__Task to complete__: Transcribe the records below. Leave every line exactly as written.

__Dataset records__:

■ ■ ■ ■ ■

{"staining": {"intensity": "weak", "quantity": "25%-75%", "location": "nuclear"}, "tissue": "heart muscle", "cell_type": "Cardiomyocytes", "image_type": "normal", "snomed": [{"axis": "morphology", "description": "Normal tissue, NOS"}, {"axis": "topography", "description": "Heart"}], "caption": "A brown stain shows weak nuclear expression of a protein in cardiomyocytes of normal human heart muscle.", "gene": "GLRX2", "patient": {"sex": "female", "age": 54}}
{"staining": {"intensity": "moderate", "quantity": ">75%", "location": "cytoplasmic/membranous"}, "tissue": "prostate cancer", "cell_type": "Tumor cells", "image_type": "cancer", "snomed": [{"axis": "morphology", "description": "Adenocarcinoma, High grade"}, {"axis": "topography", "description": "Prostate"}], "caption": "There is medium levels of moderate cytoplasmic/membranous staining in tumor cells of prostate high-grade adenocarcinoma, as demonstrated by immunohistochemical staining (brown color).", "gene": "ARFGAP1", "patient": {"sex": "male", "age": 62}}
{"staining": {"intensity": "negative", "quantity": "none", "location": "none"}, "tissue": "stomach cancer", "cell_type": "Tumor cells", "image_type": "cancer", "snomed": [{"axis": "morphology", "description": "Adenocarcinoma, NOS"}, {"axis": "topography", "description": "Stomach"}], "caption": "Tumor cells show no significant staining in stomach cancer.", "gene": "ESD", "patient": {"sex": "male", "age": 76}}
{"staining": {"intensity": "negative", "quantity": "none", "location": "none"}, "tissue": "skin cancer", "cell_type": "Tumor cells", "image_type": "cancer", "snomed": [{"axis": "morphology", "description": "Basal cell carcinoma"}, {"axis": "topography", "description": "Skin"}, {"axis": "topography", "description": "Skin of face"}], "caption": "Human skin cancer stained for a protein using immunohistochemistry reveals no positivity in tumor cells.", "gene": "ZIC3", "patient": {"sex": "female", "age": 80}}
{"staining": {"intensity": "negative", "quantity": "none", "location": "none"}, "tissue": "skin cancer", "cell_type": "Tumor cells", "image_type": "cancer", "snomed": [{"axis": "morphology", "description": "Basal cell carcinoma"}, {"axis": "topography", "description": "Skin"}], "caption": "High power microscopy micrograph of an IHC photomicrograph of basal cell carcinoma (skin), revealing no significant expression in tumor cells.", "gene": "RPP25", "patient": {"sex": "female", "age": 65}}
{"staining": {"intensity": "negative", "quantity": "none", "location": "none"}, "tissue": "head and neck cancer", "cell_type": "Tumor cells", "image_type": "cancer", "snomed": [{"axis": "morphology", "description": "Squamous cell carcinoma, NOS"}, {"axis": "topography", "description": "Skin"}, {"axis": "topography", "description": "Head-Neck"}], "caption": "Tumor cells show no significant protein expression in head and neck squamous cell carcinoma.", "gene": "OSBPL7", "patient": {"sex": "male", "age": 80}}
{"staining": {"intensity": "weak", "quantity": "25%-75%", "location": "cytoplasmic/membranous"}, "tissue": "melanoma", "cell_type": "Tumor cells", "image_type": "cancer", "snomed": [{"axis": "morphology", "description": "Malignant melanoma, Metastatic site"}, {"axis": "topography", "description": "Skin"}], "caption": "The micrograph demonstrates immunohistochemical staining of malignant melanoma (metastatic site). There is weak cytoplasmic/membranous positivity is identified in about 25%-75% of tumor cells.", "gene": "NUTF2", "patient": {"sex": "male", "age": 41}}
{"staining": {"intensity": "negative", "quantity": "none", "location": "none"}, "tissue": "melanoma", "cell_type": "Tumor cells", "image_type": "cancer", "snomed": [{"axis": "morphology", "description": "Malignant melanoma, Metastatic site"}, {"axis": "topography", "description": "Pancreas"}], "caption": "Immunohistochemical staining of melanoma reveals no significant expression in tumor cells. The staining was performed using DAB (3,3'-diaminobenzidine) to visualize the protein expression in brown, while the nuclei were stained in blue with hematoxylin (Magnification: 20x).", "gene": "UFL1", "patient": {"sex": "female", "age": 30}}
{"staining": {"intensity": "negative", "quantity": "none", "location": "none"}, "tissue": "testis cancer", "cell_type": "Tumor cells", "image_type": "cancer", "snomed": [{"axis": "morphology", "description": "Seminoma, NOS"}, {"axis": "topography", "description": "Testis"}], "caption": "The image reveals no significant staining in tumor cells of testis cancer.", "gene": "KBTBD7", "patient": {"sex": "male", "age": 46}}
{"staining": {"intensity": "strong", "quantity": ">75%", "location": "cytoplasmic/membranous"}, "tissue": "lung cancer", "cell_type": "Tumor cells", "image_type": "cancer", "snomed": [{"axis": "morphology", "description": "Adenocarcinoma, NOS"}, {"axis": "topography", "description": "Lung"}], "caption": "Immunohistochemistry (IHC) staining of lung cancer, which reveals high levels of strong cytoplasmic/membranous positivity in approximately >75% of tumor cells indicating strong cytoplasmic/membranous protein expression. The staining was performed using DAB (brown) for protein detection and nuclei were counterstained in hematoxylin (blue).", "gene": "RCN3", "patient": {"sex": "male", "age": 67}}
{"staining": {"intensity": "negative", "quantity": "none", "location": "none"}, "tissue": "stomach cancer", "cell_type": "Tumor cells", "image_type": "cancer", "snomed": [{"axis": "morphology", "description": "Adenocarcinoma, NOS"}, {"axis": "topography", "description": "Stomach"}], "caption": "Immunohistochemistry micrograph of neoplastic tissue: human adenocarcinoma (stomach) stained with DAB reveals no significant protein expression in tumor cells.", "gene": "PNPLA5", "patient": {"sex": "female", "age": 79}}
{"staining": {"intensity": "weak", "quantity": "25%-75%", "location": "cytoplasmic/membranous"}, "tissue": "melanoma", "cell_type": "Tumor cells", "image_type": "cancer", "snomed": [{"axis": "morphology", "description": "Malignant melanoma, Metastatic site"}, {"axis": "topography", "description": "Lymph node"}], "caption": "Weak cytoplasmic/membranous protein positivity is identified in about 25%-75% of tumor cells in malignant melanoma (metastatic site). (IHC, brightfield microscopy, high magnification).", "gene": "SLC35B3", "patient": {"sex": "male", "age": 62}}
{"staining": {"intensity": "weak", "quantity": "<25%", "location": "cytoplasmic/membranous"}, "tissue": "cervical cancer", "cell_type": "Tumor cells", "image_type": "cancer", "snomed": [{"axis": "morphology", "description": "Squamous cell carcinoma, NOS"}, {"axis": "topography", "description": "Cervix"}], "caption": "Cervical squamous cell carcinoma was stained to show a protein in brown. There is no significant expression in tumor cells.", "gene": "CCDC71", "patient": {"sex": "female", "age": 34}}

■ ■ ■ ■ ■

__Result of the exercise__:
{"staining": {"intensity": "weak", "quantity": "25%-75%", "location": "nuclear"}, "tissue": "heart muscle", "cell_type": "Cardiomyocytes", "image_type": "normal", "snomed": [{"axis": "morphology", "description": "Normal tissue, NOS"}, {"axis": "topography", "description": "Heart"}], "caption": "A brown stain shows weak nuclear expression of a protein in cardiomyocytes of normal human heart muscle.", "gene": "GLRX2", "patient": {"sex": "female", "age": 54}}
{"staining": {"intensity": "moderate", "quantity": ">75%", "location": "cytoplasmic/membranous"}, "tissue": "prostate cancer", "cell_type": "Tumor cells", "image_type": "cancer", "snomed": [{"axis": "morphology", "description": "Adenocarcinoma, High grade"}, {"axis": "topography", "description": "Prostate"}], "caption": "There is medium levels of moderate cytoplasmic/membranous staining in tumor cells of prostate high-grade adenocarcinoma, as demonstrated by immunohistochemical staining (brown color).", "gene": "ARFGAP1", "patient": {"sex": "male", "age": 62}}
{"staining": {"intensity": "negative", "quantity": "none", "location": "none"}, "tissue": "stomach cancer", "cell_type": "Tumor cells", "image_type": "cancer", "snomed": [{"axis": "morphology", "description": "Adenocarcinoma, NOS"}, {"axis": "topography", "description": "Stomach"}], "caption": "Tumor cells show no significant staining in stomach cancer.", "gene": "ESD", "patient": {"sex": "male", "age": 76}}
{"staining": {"intensity": "negative", "quantity": "none", "location": "none"}, "tissue": "skin cancer", "cell_type": "Tumor cells", "image_type": "cancer", "snomed": [{"axis": "morphology", "description": "Basal cell carcinoma"}, {"axis": "topography", "description": "Skin"}, {"axis": "topography", "description": "Skin of face"}], "caption": "Human skin cancer stained for a protein using immunohistochemistry reveals no positivity in tumor cells.", "gene": "ZIC3", "patient": {"sex": "female", "age": 80}}
{"staining": {"intensity": "negative", "quantity": "none", "location": "none"}, "tissue": "skin cancer", "cell_type": "Tumor cells", "image_type": "cancer", "snomed": [{"axis": "morphology", "description": "Basal cell carcinoma"}, {"axis": "topography", "description": "Skin"}], "caption": "High power microscopy micrograph of an IHC photomicrograph of basal cell carcinoma (skin), revealing no significant expression in tumor cells.", "gene": "RPP25", "patient": {"sex": "female", "age": 65}}
{"staining": {"intensity": "negative", "quantity": "none", "location": "none"}, "tissue": "head and neck cancer", "cell_type": "Tumor cells", "image_type": "cancer", "snomed": [{"axis": "morphology", "description": "Squamous cell carcinoma, NOS"}, {"axis": "topography", "description": "Skin"}, {"axis": "topography", "description": "Head-Neck"}], "caption": "Tumor cells show no significant protein expression in head and neck squamous cell carcinoma.", "gene": "OSBPL7", "patient": {"sex": "male", "age": 80}}
{"staining": {"intensity": "weak", "quantity": "25%-75%", "location": "cytoplasmic/membranous"}, "tissue": "melanoma", "cell_type": "Tumor cells", "image_type": "cancer", "snomed": [{"axis": "morphology", "description": "Malignant melanoma, Metastatic site"}, {"axis": "topography", "description": "Skin"}], "caption": "The micrograph demonstrates immunohistochemical staining of malignant melanoma (metastatic site). There is weak cytoplasmic/membranous positivity is identified in about 25%-75% of tumor cells.", "gene": "NUTF2", "patient": {"sex": "male", "age": 41}}
{"staining": {"intensity": "negative", "quantity": "none", "location": "none"}, "tissue": "melanoma", "cell_type": "Tumor cells", "image_type": "cancer", "snomed": [{"axis": "morphology", "description": "Malignant melanoma, Metastatic site"}, {"axis": "topography", "description": "Pancreas"}], "caption": "Immunohistochemical staining of melanoma reveals no significant expression in tumor cells. The staining was performed using DAB (3,3'-diaminobenzidine) to visualize the protein expression in brown, while the nuclei were stained in blue with hematoxylin (Magnification: 20x).", "gene": "UFL1", "patient": {"sex": "female", "age": 30}}
{"staining": {"intensity": "negative", "quantity": "none", "location": "none"}, "tissue": "testis cancer", "cell_type": "Tumor cells", "image_type": "cancer", "snomed": [{"axis": "morphology", "description": "Seminoma, NOS"}, {"axis": "topography", "description": "Testis"}], "caption": "The image reveals no significant staining in tumor cells of testis cancer.", "gene": "KBTBD7", "patient": {"sex": "male", "age": 46}}
{"staining": {"intensity": "strong", "quantity": ">75%", "location": "cytoplasmic/membranous"}, "tissue": "lung cancer", "cell_type": "Tumor cells", "image_type": "cancer", "snomed": [{"axis": "morphology", "description": "Adenocarcinoma, NOS"}, {"axis": "topography", "description": "Lung"}], "caption": "Immunohistochemistry (IHC) staining of lung cancer, which reveals high levels of strong cytoplasmic/membranous positivity in approximately >75% of tumor cells indicating strong cytoplasmic/membranous protein expression. The staining was performed using DAB (brown) for protein detection and nuclei were counterstained in hematoxylin (blue).", "gene": "RCN3", "patient": {"sex": "male", "age": 67}}
{"staining": {"intensity": "negative", "quantity": "none", "location": "none"}, "tissue": "stomach cancer", "cell_type": "Tumor cells", "image_type": "cancer", "snomed": [{"axis": "morphology", "description": "Adenocarcinoma, NOS"}, {"axis": "topography", "description": "Stomach"}], "caption": "Immunohistochemistry micrograph of neoplastic tissue: human adenocarcinoma (stomach) stained with DAB reveals no significant protein expression in tumor cells.", "gene": "PNPLA5", "patient": {"sex": "female", "age": 79}}
{"staining": {"intensity": "weak", "quantity": "25%-75%", "location": "cytoplasmic/membranous"}, "tissue": "melanoma", "cell_type": "Tumor cells", "image_type": "cancer", "snomed": [{"axis": "morphology", "description": "Malignant melanoma, Metastatic site"}, {"axis": "topography", "description": "Lymph node"}], "caption": "Weak cytoplasmic/membranous protein positivity is identified in about 25%-75% of tumor cells in malignant melanoma (metastatic site). (IHC, brightfield microscopy, high magnification).", "gene": "SLC35B3", "patient": {"sex": "male", "age": 62}}
{"staining": {"intensity": "weak", "quantity": "<25%", "location": "cytoplasmic/membranous"}, "tissue": "cervical cancer", "cell_type": "Tumor cells", "image_type": "cancer", "snomed": [{"axis": "morphology", "description": "Squamous cell carcinoma, NOS"}, {"axis": "topography", "description": "Cervix"}], "caption": "Cervical squamous cell carcinoma was stained to show a protein in brown. There is no significant expression in tumor cells.", "gene": "CCDC71", "patient": {"sex": "female", "age": 34}}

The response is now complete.